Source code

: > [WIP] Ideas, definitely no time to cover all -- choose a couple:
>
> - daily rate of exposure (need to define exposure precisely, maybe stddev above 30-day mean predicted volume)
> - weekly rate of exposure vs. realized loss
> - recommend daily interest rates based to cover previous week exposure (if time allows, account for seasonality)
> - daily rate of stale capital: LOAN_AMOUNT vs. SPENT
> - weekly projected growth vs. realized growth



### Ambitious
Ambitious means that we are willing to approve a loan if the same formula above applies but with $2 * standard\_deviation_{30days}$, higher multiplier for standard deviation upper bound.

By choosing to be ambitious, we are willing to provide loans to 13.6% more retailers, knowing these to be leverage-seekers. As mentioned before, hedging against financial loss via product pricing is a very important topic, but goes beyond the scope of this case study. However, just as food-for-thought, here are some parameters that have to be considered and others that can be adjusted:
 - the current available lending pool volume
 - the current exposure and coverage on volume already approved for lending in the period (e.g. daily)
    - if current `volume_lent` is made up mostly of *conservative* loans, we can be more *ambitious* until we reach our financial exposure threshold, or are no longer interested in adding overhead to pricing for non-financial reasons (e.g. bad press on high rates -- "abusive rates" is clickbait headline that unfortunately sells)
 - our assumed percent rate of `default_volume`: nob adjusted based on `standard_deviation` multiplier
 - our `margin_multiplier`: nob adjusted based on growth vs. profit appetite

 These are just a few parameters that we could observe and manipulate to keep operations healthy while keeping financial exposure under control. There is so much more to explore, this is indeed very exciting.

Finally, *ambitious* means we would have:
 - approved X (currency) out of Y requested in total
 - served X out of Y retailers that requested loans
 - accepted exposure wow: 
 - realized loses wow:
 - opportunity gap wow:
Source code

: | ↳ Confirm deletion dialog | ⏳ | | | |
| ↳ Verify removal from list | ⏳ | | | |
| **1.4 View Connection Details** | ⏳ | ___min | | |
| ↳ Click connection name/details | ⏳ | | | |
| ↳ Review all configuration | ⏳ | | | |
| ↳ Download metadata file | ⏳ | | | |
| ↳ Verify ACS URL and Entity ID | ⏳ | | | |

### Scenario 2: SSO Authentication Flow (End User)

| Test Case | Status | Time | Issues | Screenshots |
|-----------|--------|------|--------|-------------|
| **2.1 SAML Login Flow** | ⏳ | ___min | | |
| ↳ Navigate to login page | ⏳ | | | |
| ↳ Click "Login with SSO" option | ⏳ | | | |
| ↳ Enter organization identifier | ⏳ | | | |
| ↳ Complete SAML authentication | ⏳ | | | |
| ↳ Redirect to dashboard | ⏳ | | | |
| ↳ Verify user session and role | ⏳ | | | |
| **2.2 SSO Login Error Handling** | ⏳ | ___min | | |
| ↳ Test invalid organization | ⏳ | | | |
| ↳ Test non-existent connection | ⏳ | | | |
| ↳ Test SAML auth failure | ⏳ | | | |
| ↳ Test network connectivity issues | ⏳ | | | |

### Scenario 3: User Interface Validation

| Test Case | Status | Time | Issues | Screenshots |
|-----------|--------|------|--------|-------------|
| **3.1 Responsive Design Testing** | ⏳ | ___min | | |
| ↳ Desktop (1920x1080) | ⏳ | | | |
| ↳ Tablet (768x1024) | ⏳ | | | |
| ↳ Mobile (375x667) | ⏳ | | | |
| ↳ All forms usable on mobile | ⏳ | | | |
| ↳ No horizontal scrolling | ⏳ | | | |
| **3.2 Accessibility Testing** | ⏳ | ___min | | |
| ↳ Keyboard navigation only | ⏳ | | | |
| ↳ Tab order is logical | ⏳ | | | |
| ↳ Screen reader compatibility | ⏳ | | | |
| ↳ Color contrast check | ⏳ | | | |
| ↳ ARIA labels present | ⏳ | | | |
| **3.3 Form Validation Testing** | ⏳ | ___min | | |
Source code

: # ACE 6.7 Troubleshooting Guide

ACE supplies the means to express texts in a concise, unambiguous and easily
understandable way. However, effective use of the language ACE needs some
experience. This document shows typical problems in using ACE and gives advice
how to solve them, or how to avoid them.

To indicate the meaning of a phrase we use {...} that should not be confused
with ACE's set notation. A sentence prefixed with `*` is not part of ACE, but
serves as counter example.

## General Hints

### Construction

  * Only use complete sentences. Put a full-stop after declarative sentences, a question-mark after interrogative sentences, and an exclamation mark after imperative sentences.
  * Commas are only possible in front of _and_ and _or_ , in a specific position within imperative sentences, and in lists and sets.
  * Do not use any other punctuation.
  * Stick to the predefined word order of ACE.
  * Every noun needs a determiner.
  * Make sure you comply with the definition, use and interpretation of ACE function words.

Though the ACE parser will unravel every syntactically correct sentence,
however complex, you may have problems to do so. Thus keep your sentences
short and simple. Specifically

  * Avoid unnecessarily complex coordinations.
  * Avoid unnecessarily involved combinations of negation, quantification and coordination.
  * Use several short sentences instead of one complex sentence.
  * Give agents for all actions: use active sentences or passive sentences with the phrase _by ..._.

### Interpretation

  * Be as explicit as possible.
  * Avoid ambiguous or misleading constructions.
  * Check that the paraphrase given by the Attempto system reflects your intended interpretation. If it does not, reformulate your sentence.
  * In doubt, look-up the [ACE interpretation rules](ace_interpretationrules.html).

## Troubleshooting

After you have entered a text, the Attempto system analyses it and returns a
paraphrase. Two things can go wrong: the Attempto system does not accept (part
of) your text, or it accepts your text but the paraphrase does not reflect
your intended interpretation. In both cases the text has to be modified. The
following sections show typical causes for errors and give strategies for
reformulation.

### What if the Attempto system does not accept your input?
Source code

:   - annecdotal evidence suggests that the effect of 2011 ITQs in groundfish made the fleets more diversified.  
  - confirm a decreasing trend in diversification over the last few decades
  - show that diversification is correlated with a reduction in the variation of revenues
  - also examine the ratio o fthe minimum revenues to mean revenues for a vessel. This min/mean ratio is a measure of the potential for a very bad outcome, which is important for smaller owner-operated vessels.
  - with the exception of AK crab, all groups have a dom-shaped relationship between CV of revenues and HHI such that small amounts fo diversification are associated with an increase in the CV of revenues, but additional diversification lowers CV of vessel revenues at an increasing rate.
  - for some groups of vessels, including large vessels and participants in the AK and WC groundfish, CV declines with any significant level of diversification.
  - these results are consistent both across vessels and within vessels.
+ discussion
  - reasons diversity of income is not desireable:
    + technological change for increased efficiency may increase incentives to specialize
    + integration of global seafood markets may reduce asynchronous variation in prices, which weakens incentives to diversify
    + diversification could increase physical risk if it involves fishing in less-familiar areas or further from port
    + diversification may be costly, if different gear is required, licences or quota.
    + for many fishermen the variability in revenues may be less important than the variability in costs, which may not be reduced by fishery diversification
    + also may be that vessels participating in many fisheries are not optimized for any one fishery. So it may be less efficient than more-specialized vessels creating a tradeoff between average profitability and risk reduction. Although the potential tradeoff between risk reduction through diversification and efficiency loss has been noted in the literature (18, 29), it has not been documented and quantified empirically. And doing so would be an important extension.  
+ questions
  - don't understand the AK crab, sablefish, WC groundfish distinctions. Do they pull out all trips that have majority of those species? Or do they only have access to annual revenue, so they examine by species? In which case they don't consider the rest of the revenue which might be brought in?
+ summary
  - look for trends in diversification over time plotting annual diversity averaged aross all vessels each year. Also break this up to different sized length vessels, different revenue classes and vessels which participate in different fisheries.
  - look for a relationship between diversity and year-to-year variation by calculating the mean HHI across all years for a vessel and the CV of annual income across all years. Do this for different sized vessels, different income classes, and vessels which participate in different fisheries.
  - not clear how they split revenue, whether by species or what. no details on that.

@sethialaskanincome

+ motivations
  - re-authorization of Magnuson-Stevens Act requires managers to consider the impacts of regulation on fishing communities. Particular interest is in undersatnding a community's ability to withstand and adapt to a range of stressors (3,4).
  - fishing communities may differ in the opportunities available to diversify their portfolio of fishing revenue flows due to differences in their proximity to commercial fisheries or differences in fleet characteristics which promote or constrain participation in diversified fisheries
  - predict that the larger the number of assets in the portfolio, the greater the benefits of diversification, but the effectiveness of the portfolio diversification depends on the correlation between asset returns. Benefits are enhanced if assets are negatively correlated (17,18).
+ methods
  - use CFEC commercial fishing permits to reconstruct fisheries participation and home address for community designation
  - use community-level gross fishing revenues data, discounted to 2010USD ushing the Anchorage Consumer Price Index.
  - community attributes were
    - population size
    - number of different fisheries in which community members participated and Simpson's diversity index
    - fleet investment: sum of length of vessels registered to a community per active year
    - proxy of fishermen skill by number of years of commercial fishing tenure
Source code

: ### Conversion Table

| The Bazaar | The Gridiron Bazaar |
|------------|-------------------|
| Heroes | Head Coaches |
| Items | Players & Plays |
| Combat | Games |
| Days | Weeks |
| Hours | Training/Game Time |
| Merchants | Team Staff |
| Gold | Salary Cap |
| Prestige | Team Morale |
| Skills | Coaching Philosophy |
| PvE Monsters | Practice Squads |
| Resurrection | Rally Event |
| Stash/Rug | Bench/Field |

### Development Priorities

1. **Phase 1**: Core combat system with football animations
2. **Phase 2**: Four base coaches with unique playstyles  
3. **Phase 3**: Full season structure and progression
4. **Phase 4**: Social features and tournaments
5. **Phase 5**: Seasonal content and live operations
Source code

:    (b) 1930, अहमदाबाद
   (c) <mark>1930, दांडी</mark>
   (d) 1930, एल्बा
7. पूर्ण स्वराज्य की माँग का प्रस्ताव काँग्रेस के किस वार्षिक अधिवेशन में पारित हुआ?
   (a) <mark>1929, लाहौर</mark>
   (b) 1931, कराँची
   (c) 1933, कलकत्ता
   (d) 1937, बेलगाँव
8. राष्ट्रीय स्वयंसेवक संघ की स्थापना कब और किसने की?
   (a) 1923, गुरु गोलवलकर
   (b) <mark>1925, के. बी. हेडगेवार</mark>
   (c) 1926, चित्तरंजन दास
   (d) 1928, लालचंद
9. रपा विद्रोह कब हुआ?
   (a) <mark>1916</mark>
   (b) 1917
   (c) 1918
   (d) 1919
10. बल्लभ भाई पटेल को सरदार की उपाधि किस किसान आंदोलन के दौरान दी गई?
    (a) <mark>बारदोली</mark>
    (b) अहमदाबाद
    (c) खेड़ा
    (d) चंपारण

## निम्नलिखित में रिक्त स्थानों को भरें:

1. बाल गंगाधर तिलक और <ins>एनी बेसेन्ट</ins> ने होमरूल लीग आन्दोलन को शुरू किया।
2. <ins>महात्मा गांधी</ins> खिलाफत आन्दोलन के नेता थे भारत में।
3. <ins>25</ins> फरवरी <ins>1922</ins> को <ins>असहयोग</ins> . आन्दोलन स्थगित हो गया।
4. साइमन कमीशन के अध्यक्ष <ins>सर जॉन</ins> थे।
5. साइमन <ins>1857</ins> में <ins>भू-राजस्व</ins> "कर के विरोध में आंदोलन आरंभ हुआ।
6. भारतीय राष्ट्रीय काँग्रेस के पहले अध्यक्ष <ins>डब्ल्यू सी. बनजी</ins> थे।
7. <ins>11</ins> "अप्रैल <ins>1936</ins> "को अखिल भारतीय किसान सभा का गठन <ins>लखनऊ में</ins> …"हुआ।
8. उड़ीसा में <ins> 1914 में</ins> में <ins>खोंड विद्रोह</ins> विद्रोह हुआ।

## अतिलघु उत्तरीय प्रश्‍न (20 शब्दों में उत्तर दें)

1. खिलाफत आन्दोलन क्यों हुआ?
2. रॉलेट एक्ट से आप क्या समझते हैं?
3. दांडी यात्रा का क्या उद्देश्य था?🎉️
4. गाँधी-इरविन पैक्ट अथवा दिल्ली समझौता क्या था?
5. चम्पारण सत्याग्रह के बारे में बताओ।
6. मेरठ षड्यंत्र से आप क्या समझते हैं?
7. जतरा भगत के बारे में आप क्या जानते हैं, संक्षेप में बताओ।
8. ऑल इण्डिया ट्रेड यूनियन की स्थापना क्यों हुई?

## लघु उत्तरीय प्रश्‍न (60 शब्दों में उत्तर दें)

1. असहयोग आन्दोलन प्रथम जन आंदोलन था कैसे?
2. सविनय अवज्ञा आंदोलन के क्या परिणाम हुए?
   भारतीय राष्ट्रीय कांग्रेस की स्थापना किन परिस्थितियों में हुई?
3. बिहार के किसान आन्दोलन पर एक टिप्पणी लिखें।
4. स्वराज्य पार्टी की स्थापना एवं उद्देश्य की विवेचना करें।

⁂

Geben Sie die Zeilen von der Zeile, die „ACE supplies the“ enthält, bis zu der Zeile, die „experience. This document“ enthält, wortgetreu wieder, beide Zeilen eingeschlossen.

ACE supplies the means to express texts in a concise, unambiguous and easily
understandable way. However, effective use of the language ACE needs some
experience. This document shows typical problems in using ACE and gives advice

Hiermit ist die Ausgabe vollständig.